Agindo de maneira intensa na constituição das obras, a ideia de composto é expressa na combinação das formas, no arranjo entre partes orgânicas e geométricas, na proximidade mantida entre materiais antagônicos e, também, no afinado diálogo entre a escultura e o espaço que a abriga. Para o artista, o composto se manifesta como “cumplicidade” estabelecida em diferentes camadas da constituição das obras, e sua importância pode ser mensurada pelo fato de algumas esculturas apresentadas nesta exposição receberem esta palavra como título. Aplicada como dispositivo técnico e poético que aciona a engenharia das obras, na cumplicidade encontra-se atado o nó das relações formais que estreitam os vínculos internos dos sistemas de colaboração e de parceria entre os materiais, que é o princípio estruturante da produção do artista.

As operações desenvolvidas por Túlio Pinto por meio da cumplicidade entre os universos metálico, vítreo e pétreo criam um rol de questões interessantes para se pensar a situação da escultura contemporânea: tensões; pressões; pesos; delicados equilíbrios; pouso no piso; ocupação da parede; suspensão no espaço. Em todas essas situações, destaca-se o risco eminente contido tanto no encontro das materialidades quanto no posicionamento das obras no espaço arquitetônico, que explora o ponto de cruzamento entre forma e contexto, mobilizando o entorno e requerendo grandes áreas de parede branca e de espaço vazio, necessárias ao bom desempenho de sua performance tridimensional.

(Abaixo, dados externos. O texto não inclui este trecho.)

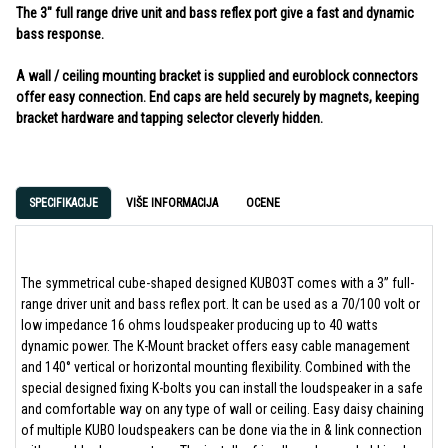
The 3" full range drive unit and bass reflex port give a fast and dynamic
bass response.
A wall / ceiling mounting bracket is supplied and euroblock connectors
offer easy connection. End caps are held securely by magnets, keeping
bracket hardware and tapping selector cleverly hidden.
SPECIFIKACIJE
VIŠE INFORMACIJA
OCENE
The symmetrical cube-shaped designed KUBO3T comes with a 3” full-
range driver unit and bass reflex port. It can be used as a 70/100 volt or
low impedance 16 ohms loudspeaker producing up to 40 watts
dynamic power. The K-Mount bracket offers easy cable management
and 140° vertical or horizontal mounting flexibility. Combined with the
special designed fixing K-bolts you can install the loudspeaker in a safe
and comfortable way on any type of wall or ceiling. Easy daisy chaining
of multiple KUBO loudspeakers can be done via the in & link connection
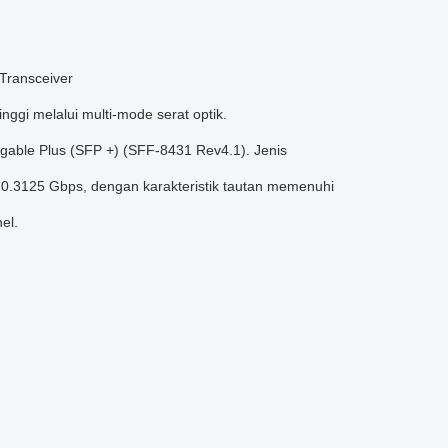
ransceiver
nggi melalui multi-mode serat optik.
ggable Plus (SFP +) (SFF-8431 Rev4.1).
Jenis
a 10.3125 Gbps, dengan karakteristik tautan memenuhi
el.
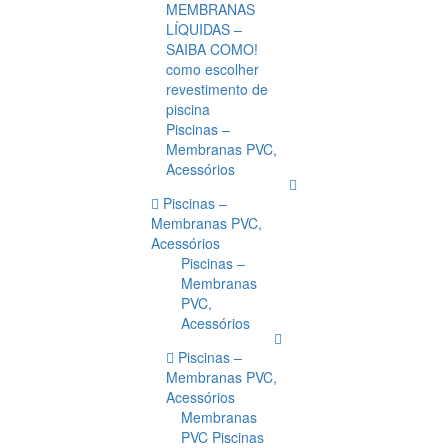
MEMBRANAS
LÍQUIDAS –
SAIBA COMO!
como escolher
revestimento de
piscina
Piscinas –
Membranas PVC,
Acessórios
Piscinas –
Membranas PVC,
Acessórios
Piscinas –
Membranas
PVC,
Acessórios
Piscinas –
Membranas PVC,
Acessórios
Membranas
PVC Piscinas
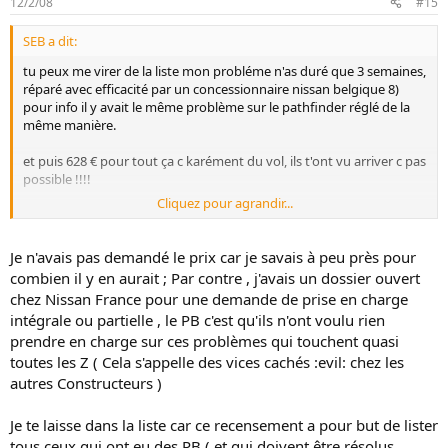
12/2/08
#15
SEB a dit:
tu peux me virer de la liste mon probléme n'as duré que 3 semaines,
réparé avec efficacité par un concessionnaire nissan belgique 8)
pour info il y avait le même problème sur le pathfinder réglé de la
même manière.
et puis 628 € pour tout ça c karément du vol, ils t'ont vu arriver c pas
possible !!!!
Cliquez pour agrandir...
tu as eu un devis avant ?
Je n'avais pas demandé le prix car je savais à peu près pour
combien il y en aurait ; Par contre , j'avais un dossier ouvert
chez Nissan France pour une demande de prise en charge
intégrale ou partielle , le PB c'est qu'ils n'ont voulu rien
prendre en charge sur ces problèmes qui touchent quasi
toutes les Z ( Cela s'appelle des vices cachés :evil: chez les
autres Constructeurs )
Je te laisse dans la liste car ce recensement a pour but de lister
tous ceux qui ont eu des PB ( et qui doivent être résolus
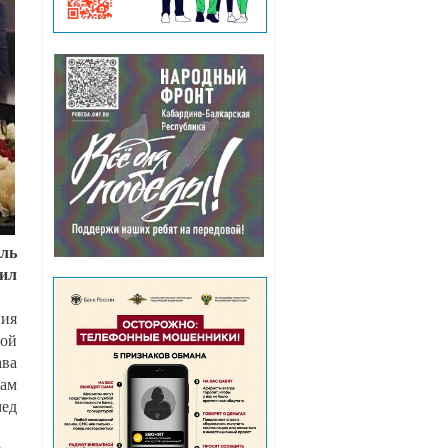
иль
аил
ния
вой
ава
сам
мед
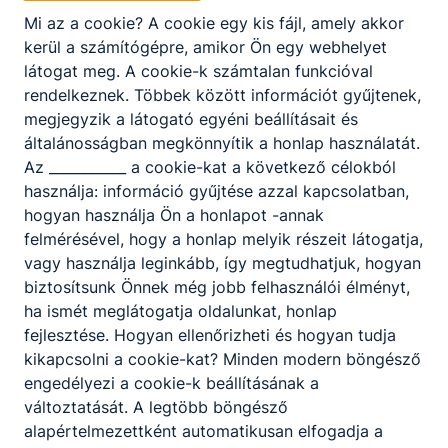
Mi az a cookie? A cookie egy kis fájl, amely akkor
kerül a számítógépre, amikor Ön egy webhelyet
Partnereink
látogat meg. A cookie-k számtalan funkcióval
rendelkeznek. Többek között információt gyűjtenek,
megjegyzik a látogató egyéni beállításait és
általánosságban megkönnyítik a honlap használatát.
Az ___________ a cookie-kat a következő célokból
használja: információ gyűjtése azzal kapcsolatban,
hogyan használja Ön a honlapot -annak
felmérésével, hogy a honlap melyik részeit látogatja,
vagy használja leginkább, így megtudhatjuk, hogyan
biztosítsunk Önnek még jobb felhasználói élményt,
ha ismét meglátogatja oldalunkat, honlap
fejlesztése. Hogyan ellenőrizheti és hogyan tudja
kikapcsolni a cookie-kat? Minden modern böngésző
engedélyezi a cookie-k beállításának a
változtatását. A legtöbb böngésző
alapértelmezettként automatikusan elfogadja a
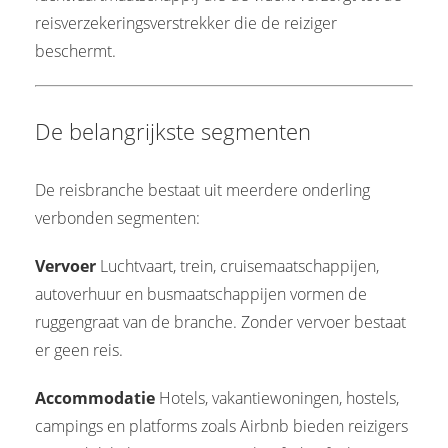
reisverzekeringsverstrekker die de reiziger
beschermt.
De belangrijkste segmenten
De reisbranche bestaat uit meerdere onderling
verbonden segmenten:
Vervoer
Luchtvaart, trein, cruisemaatschappijen,
autoverhuur en busmaatschappijen vormen de
ruggengraat van de branche. Zonder vervoer bestaat
er geen reis.
Accommodatie
Hotels, vakantiewoningen, hostels,
campings en platforms zoals Airbnb bieden reizigers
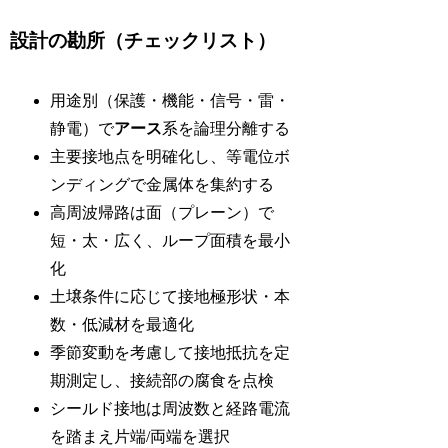
設計の勘所（チェックリスト）
用途別（保護・機能・信号・雷・
静電）で
アース
系を論理分離する
主要接地点を明確化し、等電位ボ
ンディングで金属体を集約する
高周波帰路は面（プレーン）で
短・太・広く、ループ面積を最小
化
土壌条件に応じて接地極形状・本
数・低減材を最適化
季節変動を考慮して接地抵抗を定
期測定し、接続部の腐食を点検
シールド接地は周波数と経路電流
を踏まえ片端/両端を選択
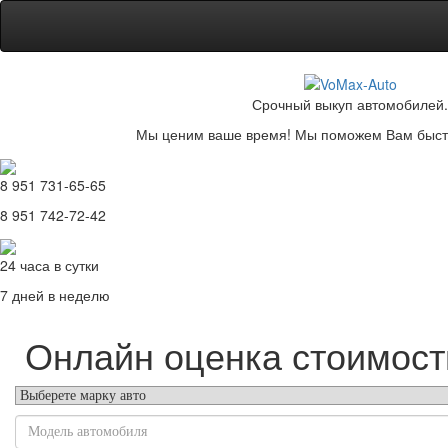
Срочный выкуп автомобилей.
Мы ценим ваше время! Мы поможем Вам быстр
8 951 731-65-65
8 951 742-72-42
24 часа в сутки
7 дней в неделю
Онлайн оценка стоимост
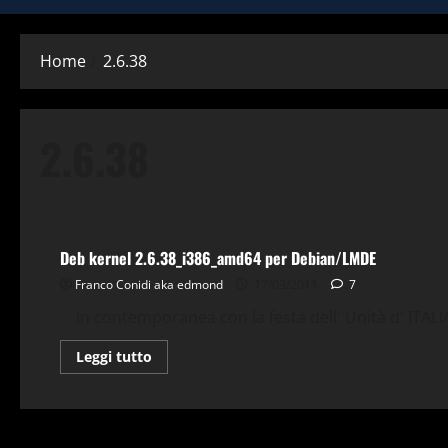
Home
2.6.38
2.6.38
Debian
Gnu-Linux
Kernel
LMDE
Repository
Deb kernel 2.6.38_i386_amd64 per Debian/LMDE
Franco Conidi aka edmond
17/03/2011
7
In contemporanea con la festa dell' Unità d' ITALIA,
Leggi
Leggi tutto
di
più
su
Deb
kernel
2.6.38_i386_amd64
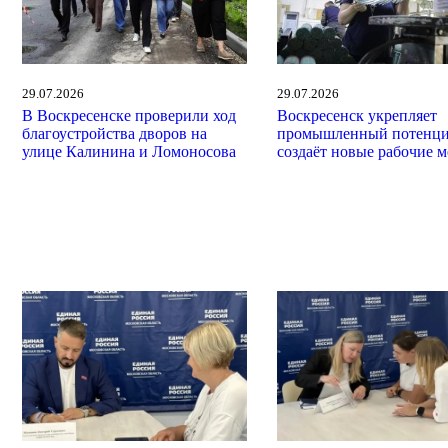
29.07.2026
29.07.2026
В Воскресенске проверили ход
Воскресенск укрепляет
благоустройства дворов на
промышленный потенци
улице Калинина и Ломоносова
создаёт новые рабочие м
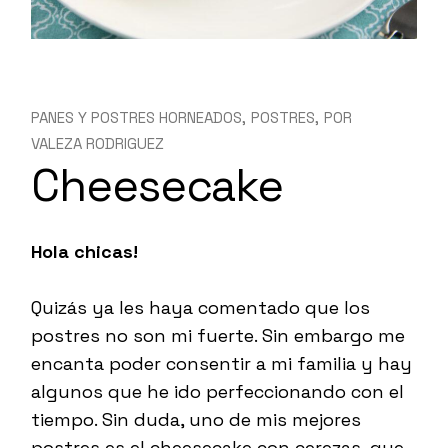
PANES Y POSTRES HORNEADOS
POSTRES
POR
VALEZA RODRIGUEZ
Cheesecake
Hola chicas!
Quizás ya les haya comentado que los
postres no son mi fuerte. Sin embargo me
encanta poder consentir a mi familia y hay
algunos que he ido perfeccionando con el
tiempo. Sin duda, uno de mis mejores
postres es el cheesecake con cerezas, que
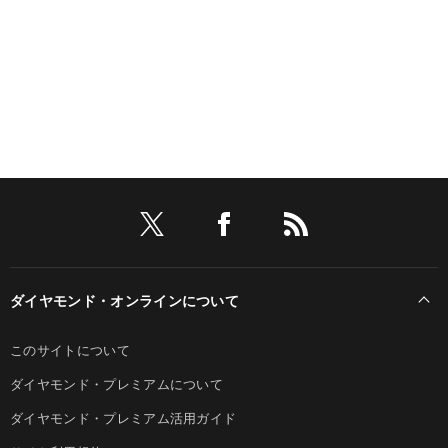
ダイヤモンド・オンラインについて
このサイトについて
ダイヤモンド・プレミアムについて
ダイヤモンド・プレミアム活用ガイド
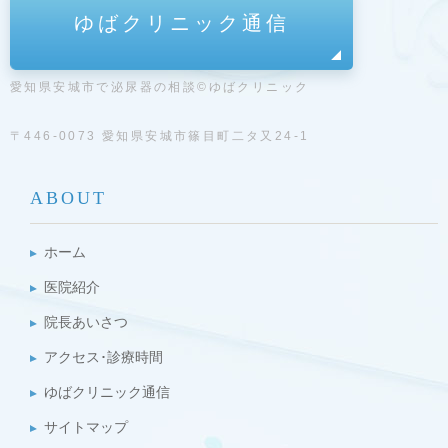
ゆばクリニック通信
愛知県安城市で泌尿器の相談©ゆばクリニック
〒446-0073 愛知県安城市篠目町二タ又24-1
ABOUT
ホーム
医院紹介
院長あいさつ
アクセス･診療時間
ゆばクリニック通信
サイトマップ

Os materiais empregados por Túlio Pinto na confecção de seus trabalhos possuem seus próprios arcos de significação e, postos em conjunto, agenciam um inusitado campo de interpretações. As vigas, os perfis e as chapas de aço conservam a memória mítica da metalurgia e reafirmam o poder das técnicas de transformação da matéria extraída do interior do mundo. A lâmina de vidro, matéria originalmente associada ao uso na arquitetura, contribui com sua principal qualidade plástica, a transparência, e com a fragilidade latejante sob o risco. Já o vidro soprado é empregado para criar formas de aparência orgânica, semelhantes a órgãos ou a bulbos, que ficam encaixadas, exatamente, nos pontos de grande tensionamento da escultura, sendo, portanto, ainda mais suscetíveis e frágeis.

A pedra carrega enorme lastro simbólico. Se bem atirada, pode quebrar o vidro ou pode derrubar o gigante Golias. Ao longo do tempo, a pedra adquiriu importantes significados por meio da configuração de sua imagem na literatura, especialmente na poesia, onde tomou sentidos profundos atrelados à existência humana: João Cabral de Melo Neto postula que “uma pedra de nascença entranha a alma”; Carlos Drummond de Andrade encontra na pedra a dificuldade cotidiana refletida na memória: “Nunca me esquecerei que no meio do caminho tinha uma pedra”; Cora Coralina, superando os julgamentos sociais, escreve: “Entre pedras que me esmagavam/ levantei a pedra rude/ dos meus versos”; e Arnaldo Antunes corrobora cantando: “Dura a dura pedra. Dia a dia perdura. Perdi-a”.

A pedra acolhe muitas metáforas. É um documento da geologia e testemunha de tempos imemoriais. Aparentemente banal, é revestida pela energia do sagrado: no candomblé, está presente no assentamento dos orixás; no cristianismo, marca a origem do papado: “Sobre essa pedra edificarei a minha igreja”, conforme anunciou Jesus no Evangelho de Mateus. A pedra é uma matéria que acompanhou a história da escultura, e o embate com ela implicou vencer a dureza do granito, desvelar as figuras contidas no bloco de mármore e descobrir o drama barroco guardado na pedra-sabão. As pedras presentes nas esculturas de Túlio Pinto evocam o amplo repertório de imagens agregado a esse mineral, minimizando a visada puramente formalista na qual muitas vezes sua produção é enquadrada.